The International Working Group on Data Protection in Telecommunications (“the Working Group”) released a working paper on privacy and data protection issues surrounding cloud computing, specifically examining the processing of personal data. The paper recognises the growing popularity of cloud computing; however, the Working Group advises that caution should be taken because of the fact that cloud computing is still relatively new. The paper sets out a number of recommendations on how to minimise the risk of data loss, and how certain precautions should be taken in cloud computing environments.

The National Institute of Standards and Technology defines ‘cloud computing’ in its Special Publication 800-145, which the Working Group describes as “an excellent starting point for the further investigation” of cloud computing and how it can be used. However, there is still a level of uncertainty around cloud computing, in particular in relation to privacy and data protection issues; and the evolution of cloud computing has raised a number of important issues which are discussed in the paper, including the fact that:

  • The technology is still in progress
  • The technology is boundless and trans-boundary
  • Data processing has become global as a result of cloud computing
  • There is a general lack of transparency around cloud service providers

As a result, these issues may lead to an increased risk of breaches of:

  • Information security going unnoticed by a data controller
  • Data being transferred to jurisdictions that do not have adequate data protections in place
  • A data controller losing control of the data

The Working Group makes a number of recommendations on the subject of the relationship between data protection and cloud computing, including that:

  • Cloud computing must not lead to a lowering of data protection standards
  • Data controllers should carry out privacy impact and risk assessments (as necessary) before embarking on cloud computing projects
  • Data protection regulatory authorities (DPAs) should continue to provide information on the privacy and data protection issues affecting cloud computing

In addition to the recommendations, the Working Group lists 27 guidance points on best practice, and an additional 17 points on the background to the recommendations.

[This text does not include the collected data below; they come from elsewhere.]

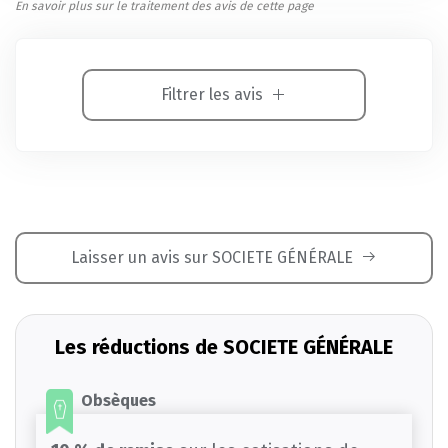
En savoir plus sur le traitement des avis de cette page
Filtrer les avis
Laisser un avis sur SOCIETE GÉNÉRALE
Les réductions de SOCIETE GÉNÉRALE
Obsèques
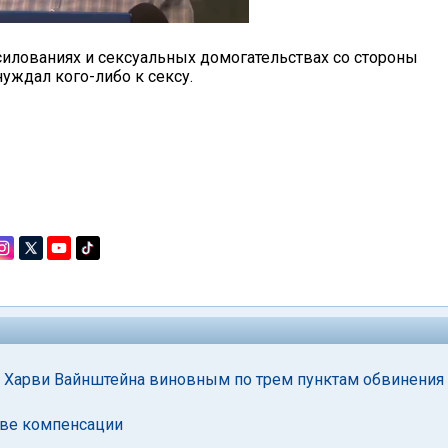
силованиях и сексуальных домогательствах со стороны
нуждал кого-либо к сексу.
 Харви Вайнштейна виновным по трем пунктам обвинения
тве компенсации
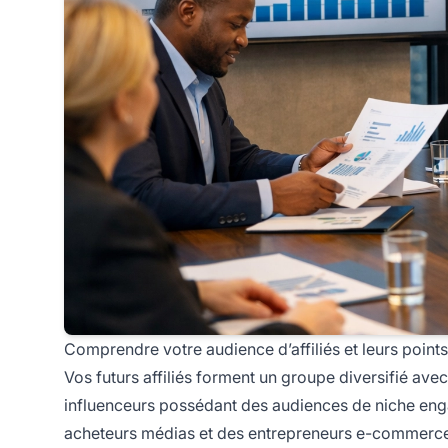
Comprendre votre audience d’affiliés et leurs points
Vos futurs affiliés forment un groupe diversifié ave
influenceurs possédant des audiences de niche enga
acheteurs médias et des entrepreneurs e-commerce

On best practice guidance, the key points include:

  • Cloud computing implementation should take place in measured steps, starting with non-sensitive and non-confidential information
  • Processing sensitive data via cloud computing raises additional concerns and therefore requires additional safeguards
  • Location audit trails should be automatically made available to data controllers and DPAs
  • Effective technical measures should be developed to prevent personal data from being transferred illegally to jurisdictions without adequate data protection
  • Personal data at rest and in transit should be encrypted. Encryption keys should not be available to anyone other than the data controller and cloud service provider.